Mit der raschen Erstabklärung wird die massive Überfüllung der
Erstaufnahmezentren vermieden und wird raschestmöglich
Rechtssicherheit für beide Seiten hergestellt. Mit dem BZÖ-Modell
würden sich Dramen rund um den Flüchtlingsprotest in der Votivkirche
nicht abspielen".
Das BZÖ steht für schnelle, aber faire Verfahren, wo echten
Verfolgten schnellstmöglich ein sicherer Hafen garantiert wird, aber
illegale Zuwanderer sofort wieder abgeschoben werden, bevor sie in
der Illegalität untertauchen können", so Bucher. Die Asylpolitik
laufe völlig aus dem Ruder, Menschen würden wie Spielbälle behandelt.

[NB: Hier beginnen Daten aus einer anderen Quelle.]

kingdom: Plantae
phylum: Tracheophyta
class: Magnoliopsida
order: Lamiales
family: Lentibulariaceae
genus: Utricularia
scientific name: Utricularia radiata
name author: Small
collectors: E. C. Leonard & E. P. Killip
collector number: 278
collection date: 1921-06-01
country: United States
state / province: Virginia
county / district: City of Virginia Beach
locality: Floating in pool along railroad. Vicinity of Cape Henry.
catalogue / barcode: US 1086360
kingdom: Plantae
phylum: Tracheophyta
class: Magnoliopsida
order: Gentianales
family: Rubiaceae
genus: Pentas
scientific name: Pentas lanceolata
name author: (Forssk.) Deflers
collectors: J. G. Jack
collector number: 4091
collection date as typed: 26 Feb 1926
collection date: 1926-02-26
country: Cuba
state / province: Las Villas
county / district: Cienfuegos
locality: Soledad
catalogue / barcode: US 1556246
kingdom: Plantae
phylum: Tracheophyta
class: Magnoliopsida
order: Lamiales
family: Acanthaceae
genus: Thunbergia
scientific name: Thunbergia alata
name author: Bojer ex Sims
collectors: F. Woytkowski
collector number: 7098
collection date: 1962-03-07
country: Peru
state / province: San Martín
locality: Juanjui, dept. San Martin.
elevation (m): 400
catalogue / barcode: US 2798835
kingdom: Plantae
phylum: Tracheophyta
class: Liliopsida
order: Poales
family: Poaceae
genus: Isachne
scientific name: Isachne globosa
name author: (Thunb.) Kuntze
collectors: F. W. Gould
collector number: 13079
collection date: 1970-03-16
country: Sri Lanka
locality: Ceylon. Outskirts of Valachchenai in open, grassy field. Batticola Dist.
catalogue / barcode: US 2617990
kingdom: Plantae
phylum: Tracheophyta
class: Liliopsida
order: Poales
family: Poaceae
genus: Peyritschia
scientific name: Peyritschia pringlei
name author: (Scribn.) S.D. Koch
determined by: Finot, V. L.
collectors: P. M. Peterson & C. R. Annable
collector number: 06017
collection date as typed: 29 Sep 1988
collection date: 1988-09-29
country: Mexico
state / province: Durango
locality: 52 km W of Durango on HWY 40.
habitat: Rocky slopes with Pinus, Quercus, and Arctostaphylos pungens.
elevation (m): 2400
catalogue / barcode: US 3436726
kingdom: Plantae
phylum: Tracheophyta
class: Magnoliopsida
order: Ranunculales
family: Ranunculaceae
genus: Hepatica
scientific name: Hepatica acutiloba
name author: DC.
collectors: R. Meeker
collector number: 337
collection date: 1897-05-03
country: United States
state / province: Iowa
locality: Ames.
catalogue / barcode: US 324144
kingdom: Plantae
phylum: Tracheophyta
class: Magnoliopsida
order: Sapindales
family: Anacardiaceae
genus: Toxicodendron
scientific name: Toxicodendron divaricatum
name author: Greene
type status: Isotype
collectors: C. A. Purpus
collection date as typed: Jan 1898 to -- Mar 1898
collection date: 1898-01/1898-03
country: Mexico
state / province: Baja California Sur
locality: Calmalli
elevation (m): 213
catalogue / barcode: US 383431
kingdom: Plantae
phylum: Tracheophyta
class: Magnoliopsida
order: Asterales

Das RefugeeCamp in Wien sei ein Zeichen dafür, dass das derzeitige
System nicht funktioniere. Gleichzeitig darf für Bucher aber auch
nicht die Notlage von Flüchtlingen von professionellen
bundesdeutschen Protestierern ausgenützt werden, um Politik zu
betreiben.
Bucher appellierte an die Bundesregierung, in Zeiten überfüllter
Asylzentren leerstehende Kasernen zu nutzen, aber auch an die
Kirchen, ihre Liegenschaften - wie beispielsweise Klöster - für
Asylwerber zu öffnen. "Ich appelliere an die Kirchen, in Notzeiten
Flüchtlinge verstärkt aufzunehmen und die Tore zu öffnen. Ich zitiere
Caritas-Direktor Michael Landau, der gesagt hat: "Alle müssen
zusammenarbeiten, um menschenwürdige Unterkünfte zu schaffen".